Crane’s comment about the Americans and Palestine concerned a recommendation in the report that the United States be awarded the mandate to supervise the development of the former Turkish territories. Only America, the commissioners contended, had the prestige, the power and the resources to manage the array of complex challenges bristling in the Middle East.
Moreover, in absolute contrast to the situation today, Americans enjoyed enormous prestige among Arabs after World War I. The Arabs assumed that the British and the French reflexively would practice their congenital imperialism, but the United States seemed in their eyes to be a nation that sincerely cared about justice and fair dealing. They would have preferred independence, but if there had to be a mandate in the Middle East, it seemed to them infinitely preferable for the Americans to be in charge.
Another complete contrast between the Middle East of today and of 1919 involves the absence of any mention in the King-Crane Report of radical Islamic groups. The commissioners neither came across any such groups nor heard any reports about them. This raises the question of which forces and policies later brought radical Islam into existence and into the foreground of the world’s preoccupations.
King and Crane feared that Zionism and imperialist policies of the Allies would introduce unprecedented mayhem into the Middle East and give an excuse for a pan-Islamist movement. They counseled that it would be wiser to respect the Arabs and work for the economic and moral uplift of the entire region than to appear before them as the worst kind of conquerors: exploiters mouthing fine phrases having nothing at all to do with the fundamental realities of their colonial rule.

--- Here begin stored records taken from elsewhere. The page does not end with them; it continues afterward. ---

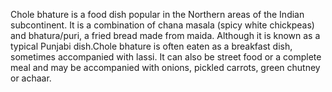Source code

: Chole bhature is a food dish popular in the Northern areas of the Indian subcontinent. It is a combination of chana masala (spicy white chickpeas) and bhatura/puri, a fried bread made from maida. Although it is known as a typical Punjabi dish.Chole bhature is often eaten as a breakfast dish, sometimes accompanied with lassi. It can also be street food or a complete meal and may be accompanied with onions, pickled carrots, green chutney or achaar.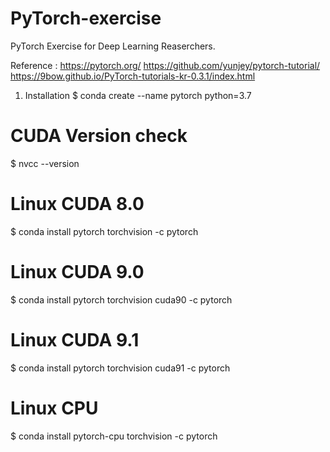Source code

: PyTorch-exercise
================

PyTorch Exercise for Deep Learning Reaserchers.

Reference : 
https://pytorch.org/
https://github.com/yunjey/pytorch-tutorial/
https://9bow.github.io/PyTorch-tutorials-kr-0.3.1/index.html



1.	Installation $ conda create --name pytorch python=3.7

CUDA Version check
==================

$ nvcc --version

Linux CUDA 8.0
==============

$ conda install pytorch torchvision -c pytorch

Linux CUDA 9.0
==============

$ conda install pytorch torchvision cuda90 -c pytorch

Linux CUDA 9.1
==============

$ conda install pytorch torchvision cuda91 -c pytorch

Linux CPU
=========

$ conda install pytorch-cpu torchvision -c pytorch
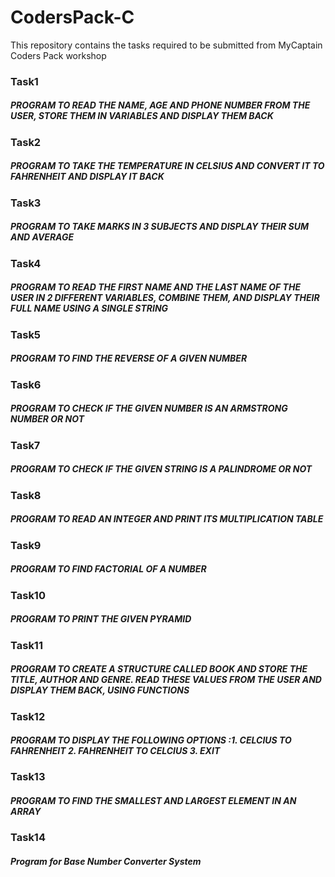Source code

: # CodersPack-C
This repository contains the tasks required to be submitted from MyCaptain Coders Pack workshop<br>
<h3>Task1</h3><h5>PROGRAM TO READ THE NAME, AGE AND PHONE NUMBER FROM THE USER, STORE THEM IN VARIABLES AND DISPLAY THEM BACK</h5>
<h3>Task2</h3><h5>PROGRAM TO TAKE THE TEMPERATURE IN CELSIUS AND CONVERT IT TO FAHRENHEIT AND DISPLAY IT BACK</h5> 
<h3>Task3</h3><h5>PROGRAM TO TAKE MARKS IN 3 SUBJECTS AND DISPLAY THEIR SUM AND AVERAGE</h5>
<h3>Task4</h3><h5>PROGRAM TO READ THE FIRST NAME AND THE LAST NAME OF THE USER IN 2 DIFFERENT VARIABLES, COMBINE THEM, AND DISPLAY THEIR FULL NAME USING A SINGLE STRING</h5> 
<h3>Task5</h3><h5>PROGRAM TO FIND THE REVERSE OF A GIVEN NUMBER</h5>
<h3>Task6</h3><h5>PROGRAM TO CHECK IF THE GIVEN NUMBER IS AN ARMSTRONG NUMBER OR NOT</h5>
<h3>Task7</h3><h5>PROGRAM TO CHECK IF THE GIVEN STRING IS A PALINDROME OR NOT</h5>
<h3>Task8</h3><h5>PROGRAM TO READ AN INTEGER AND PRINT ITS MULTIPLICATION TABLE</h5>
<h3>Task9</h3><h5>PROGRAM TO FIND FACTORIAL OF A NUMBER</h5>
<h3>Task10</h3><h5>PROGRAM TO PRINT THE GIVEN PYRAMID</h5>
<h3>Task11</h3><h5>PROGRAM TO CREATE A STRUCTURE CALLED BOOK AND STORE THE TITLE, AUTHOR AND GENRE. READ THESE VALUES FROM THE USER AND DISPLAY THEM BACK, USING FUNCTIONS</h5>
<h3>Task12</h3><h5>PROGRAM TO DISPLAY THE FOLLOWING OPTIONS :1. CELCIUS TO FAHRENHEIT 2. FAHRENHEIT TO CELCIUS 3. EXIT</h5>
<h3>Task13</h3><h5>PROGRAM TO FIND THE SMALLEST AND LARGEST ELEMENT IN AN ARRAY</h5>
<h3>Task14</h3><h5>Program for Base Number Converter System</h5>

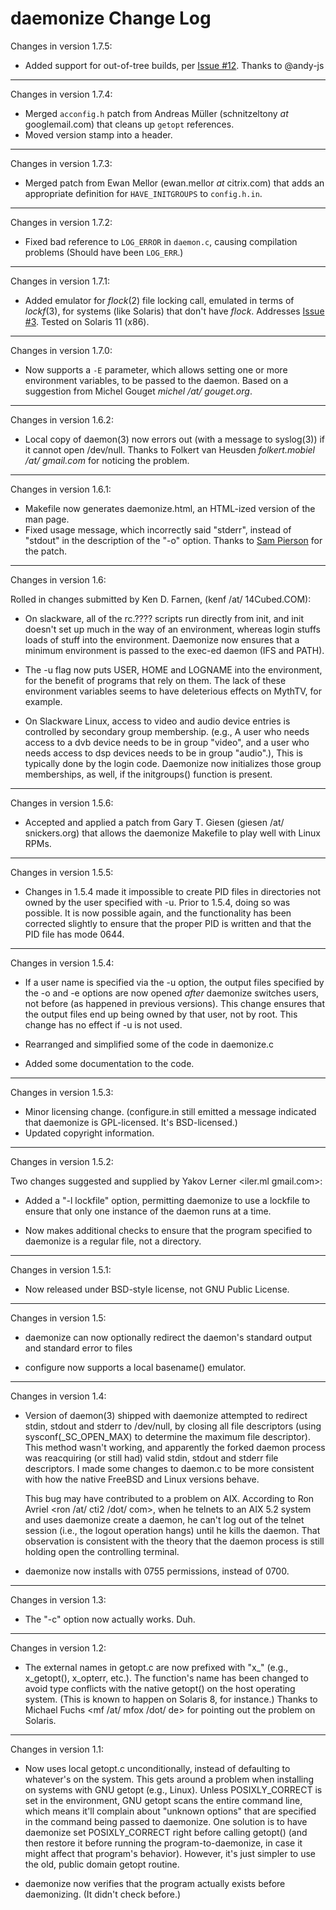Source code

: daemonize Change Log
====================

Changes in version 1.7.5:

- Added support for out-of-tree builds, per [Issue #12][]. Thanks to
  @andy-js

[Issue #12]: https://github.com/bmc/daemonize/issues/12

-----------------------------------------------------------------------------
Changes in version 1.7.4:

- Merged `acconfig.h` patch from Andreas Müller
  (schnitzeltony _at_ googlemail.com) that cleans up `getopt` references.
- Moved version stamp into a header.

-----------------------------------------------------------------------------
Changes in version 1.7.3:

- Merged patch from Ewan Mellor (ewan.mellor _at_ citrix.com) that adds an
  appropriate definition for `HAVE_INITGROUPS` to `config.h.in`.
-----------------------------------------------------------------------------
Changes in version 1.7.2:

- Fixed bad reference to `LOG_ERROR` in `daemon.c`, causing compilation 
  problems (Should have been `LOG_ERR`.)
-----------------------------------------------------------------------------
Changes in version 1.7.1:

- Added emulator for *flock*(2) file locking call, emulated in terms of
  *lockf*(3), for systems (like Solaris) that don't have *flock*. Addresses
  [Issue #3][]. Tested on Solaris 11 (x86).
  
[Issue #3]: https://github.com/bmc/daemonize/issues/3

-----------------------------------------------------------------------------
Changes in version 1.7.0:

- Now supports a `-E` parameter, which allows setting one or more environment
  variables, to be passed to the daemon. Based on a suggestion from
  Michel Gouget *michel /at/ gouget.org*.

-----------------------------------------------------------------------------
Changes in version 1.6.2:

- Local copy of daemon(3) now errors out (with a message to syslog(3)) if
  it cannot open /dev/null. Thanks to Folkert van Heusden
  *folkert.mobiel /at/ gmail.com* for noticing the problem.

-----------------------------------------------------------------------------
Changes in version 1.6.1:

- Makefile now generates daemonize.html, an HTML-ized version of the man page.
- Fixed usage message, which incorrectly said "stderr", instead of "stdout"
  in the description of the "-o" option. Thanks to [Sam Pierson][] for the
  patch.

[Sam Pierson]: http://sampierson.com/blog

-----------------------------------------------------------------------------
Changes in version 1.6:

Rolled in changes submitted by Ken D. Farnen, (kenf /at/ 14Cubed.COM):

- On slackware, all of the rc.???? scripts run directly from init, and init
  doesn't set up much in the way of an environment, whereas login stuffs
  loads of stuff into the environment. Daemonize now ensures that a minimum
  environment is passed to the exec-ed daemon (IFS and PATH).

- The -u flag now puts USER, HOME and LOGNAME into the environment, for the
  benefit of programs that rely on them. The lack of these environment
  variables seems to have deleterious effects on MythTV, for example.

- On Slackware Linux, access to video and audio device entries is
  controlled by secondary group membership. (e.g., A user who needs access
  to a dvb device needs to be in group "video", and a user who needs access
  to dsp devices needs to be in group "audio".), This is typically done by
  the login code. Daemonize now initializes those group memberships, as
  well, if the initgroups() function is present.

-----------------------------------------------------------------------------
Changes in version 1.5.6:

- Accepted and applied a patch from Gary T. Giesen (giesen /at/ snickers.org)
  that allows the daemonize Makefile to play well with Linux RPMs.

-----------------------------------------------------------------------------
Changes in version 1.5.5:

- Changes in 1.5.4 made it impossible to create PID files in directories
  not owned by the user specified with -u. Prior to 1.5.4, doing so was
  possible. It is now possible again, and the functionality has been
  corrected slightly to ensure that the proper PID is written and that the
  PID file has mode 0644.

-----------------------------------------------------------------------------
Changes in version 1.5.4:

- If a user name is specified via the -u option, the output files specified
  by the -o and -e options are now opened *after* daemonize switches users,
  not before (as happened in previous versions). This change ensures that
  the output files end up being owned by that user, not by root. This
  change has no effect if -u is not used.

- Rearranged and simplified some of the code in daemonize.c

- Added some documentation to the code.

-----------------------------------------------------------------------------
Changes in version 1.5.3:

- Minor licensing change. (configure.in still emitted a message indicated
  that daemonize is GPL-licensed. It's BSD-licensed.)
- Updated copyright information.

-----------------------------------------------------------------------------
Changes in version 1.5.2:

Two changes suggested and supplied by Yakov Lerner <iler.ml <at> gmail.com>:

- Added a "-l lockfile" option, permitting daemonize to use a lockfile to
  ensure that only one instance of the daemon runs at a time.

- Now makes additional checks to ensure that the program specified to
  daemonize is a regular file, not a directory.

-----------------------------------------------------------------------------
Changes in version 1.5.1:

- Now released under BSD-style license, not GNU Public License.

-----------------------------------------------------------------------------
Changes in version 1.5:

- daemonize can now optionally redirect the daemon's standard output and
  standard error to files

- configure now supports a local basename() emulator.

-----------------------------------------------------------------------------
Changes in version 1.4:

- Version of daemon(3) shipped with daemonize attempted to redirect
  stdin, stdout and stderr to /dev/null, by closing all file descriptors
  (using sysconf(_SC_OPEN_MAX) to determine the maximum file descriptor).
  This method wasn't working, and apparently the forked daemon process
  was reacquiring (or still had) valid stdin, stdout and stderr file
  descriptors. I made some changes to daemon.c to be more consistent with
  how the native FreeBSD and Linux versions behave.

  This bug may have contributed to a problem on AIX. According to
  Ron Avriel <ron /at/ cti2 /dot/ com>, when he telnets to an AIX 5.2
  system and uses daemonize create a daemon, he can't log out of the telnet
  session (i.e., the logout operation hangs) until he kills the daemon.
  That observation is consistent with the theory that the daemon process is
  still holding open the controlling terminal.

- daemonize now installs with 0755 permissions, instead of 0700.

-----------------------------------------------------------------------------
Changes in version 1.3:

- The "-c" option now actually works. Duh.

-----------------------------------------------------------------------------
Changes in version 1.2:

- The external names in getopt.c are now prefixed with "x_" (e.g.,
  x_getopt(), x_opterr, etc.). The function's name has been changed to
  avoid type conflicts with the native getopt() on the host operating
  system. (This is known to happen on Solaris 8, for instance.) Thanks
  to Michael Fuchs <mf /at/ mfox /dot/ de> for pointing out the problem
  on Solaris.

-----------------------------------------------------------------------------
Changes in version 1.1:

- Now uses local getopt.c unconditionally, instead of defaulting to
  whatever's on the system. This gets around a problem when installing on
  systems with GNU getopt (e.g., Linux). Unless POSIXLY_CORRECT is set in
  the environment, GNU getopt scans the entire command line, which means
  it'll complain about "unknown options" that are specified in the command
  being passed to daemonize. One solution is to have daemonize set
  POSIXLY_CORRECT right before calling getopt() (and then restore it before
  running the program-to-daemonize, in case it might affect that program's
  behavior). However, it's just simpler to use the old, public domain
  getopt routine.

- daemonize now verifies that the program actually exists before
  daemonizing. (It didn't check before.)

The final sentence of an appendix to the King-Crane Report echoed the many assertions scattered throughout the document about the crucial need for the West to adopt an intelligent and judicious policy toward the Arabs: “Dangers may readily arise from unwise and unfaithful dealings with this people, but there is great hope of peace and progress if they be handled frankly and loyally.”
Richard Drake is a professor of history at the University of Montana. His most recent book is The Education of an Anti-Imperialist: Robert La Follette and U.S. Expansion (University of Wisconsin Press, 2013), in which he examines the King-Crane Report in depth.